The Shoebox Project for Shelters (French: Opération boîte à chaussures pour refuges) is a Canadian registered charity based in Toronto, Ontario. It is nationally supported by Dream. It collects and distributes shoeboxes filled by volunteer donors with essential and small luxury items for women who are homeless or at-risk of homelessness in communities across Canada and the United States. Its mission is to remind "women experiencing homelessness...that they are special, beautiful, and worthy of a happy holiday." It serves to let women living in or accessing shelters and outreach centers know their community cares about them and values them. The current executive director is Lesley Hendry, former social worker, in Toronto, Ontario and Ottawa, Ontario.
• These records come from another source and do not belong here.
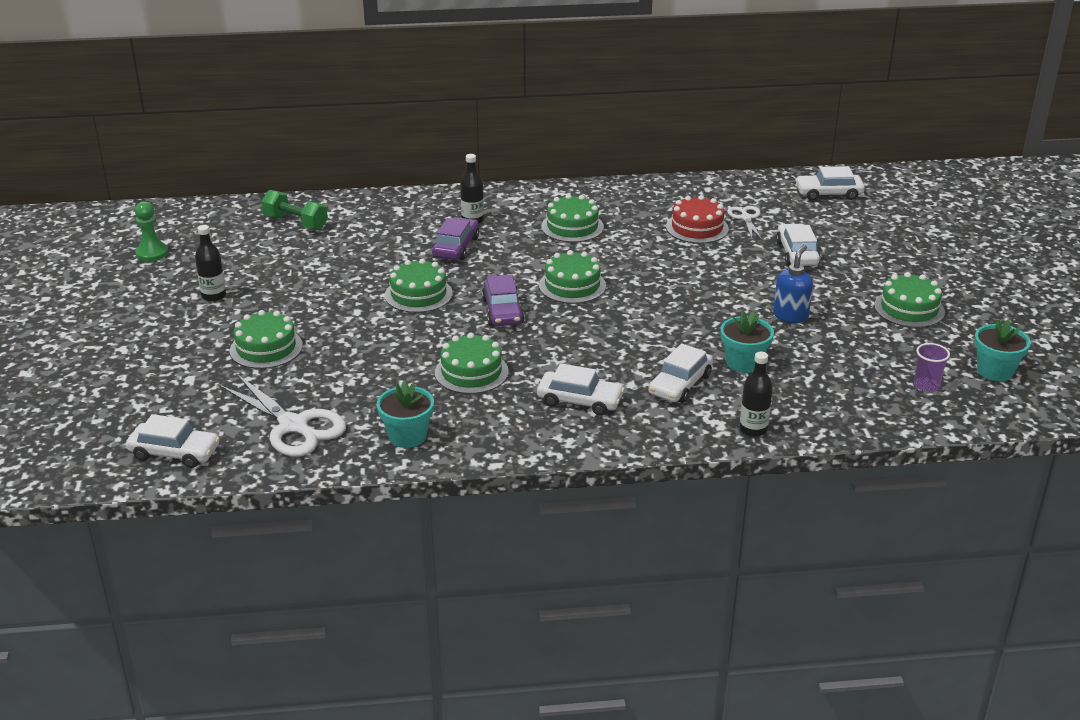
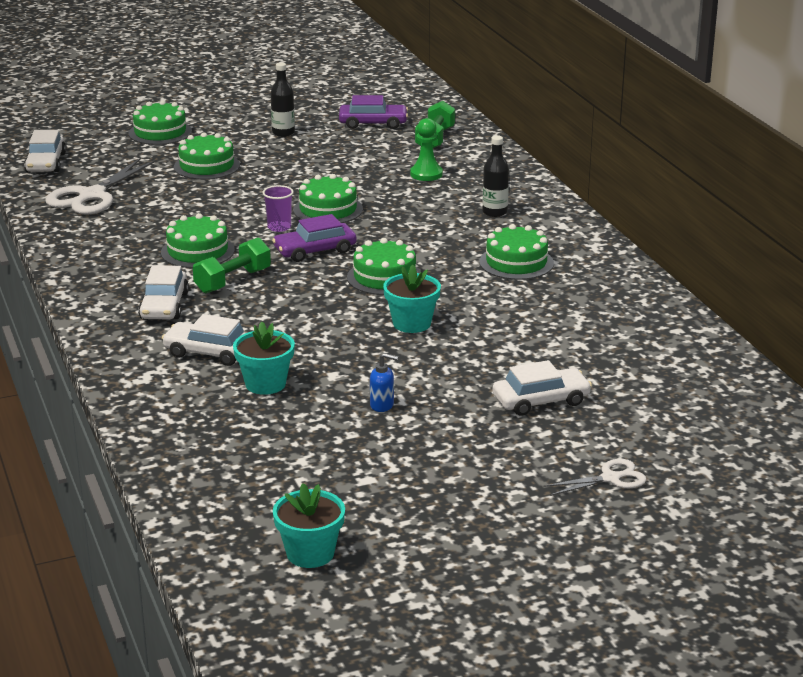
camera: 75 degrees right, 5 degrees down
(152, 253) = (343, 99): green pawn -> green pawn (426, 174)
(407, 436) = (87, 240): turquoise flower pot -> turquoise flower pot (411, 323)
(456, 247) = (432, 212): purple car -> purple car (373, 123)
(545, 359) = (232, 281): none -> green dumbbell
(697, 228) = (564, 332): red cake -> none
(746, 218) = (614, 360): white scissors -> white scissors (611, 478)
(753, 429) = (136, 398): black bottle -> none
(790, 315) = (382, 405): blue soap dispenser -> blue soap dispenser, size x0.65
(828, 193) = (732, 414): white car -> none
(909, 309) = (440, 486): green cake -> green cake (160, 132)
(926, 386) = (257, 502): purple cup -> purple cup (279, 227)

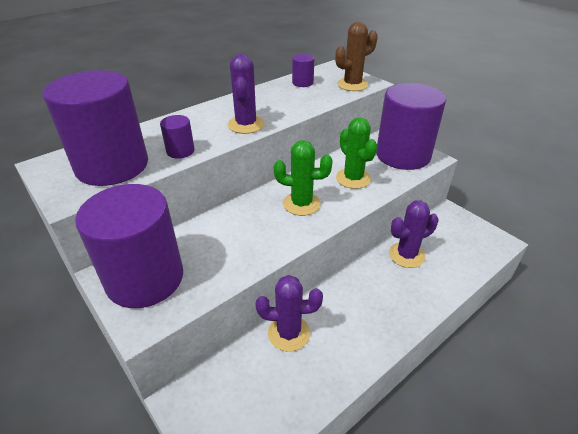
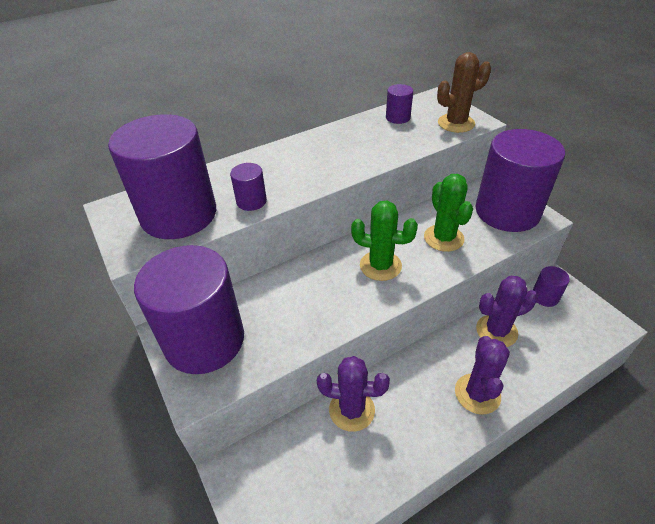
camera: 10 degrees right, 5 degrees up
(246, 125) = (326, 171): purple cactus -> purple cactus (477, 394)
(442, 224) = (545, 296): none -> purple cylinder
The Shoebox Project operates more than 35 chapters across the U.S. and Canada including in San Francisco, New York City, Vancouver, Montreal, and Ottawa. Local drives are usually active around various holidays including International Women's Day, Mother's Day, and Christmas.

In 2011, The Shoebox Project distributed over 400 Shoeboxes to four Toronto women's shelters. This increased to delivering almost 25,000 Shoeboxes to 135 communities across Canada and the U.S. in 2015.

== History ==
The Shoebox Project for Shelters was founded in 2011 by Caroline Mulroney Lapham, Jessica Mulroney, Katy Mulroney, and Vanessa Mulroney. The idea for the charity stemmed from the efforts of Jessica's mother to collect donations for shelters in Montreal. The sisters-in-law decided to do a similar initiative to benefit the Red Door Family Shelter in Toronto. Their original goal was 156 Shoeboxes, but they surpassed this and collected 400 Shoeboxes which were distributed to 4 local shelters in time for the holidays.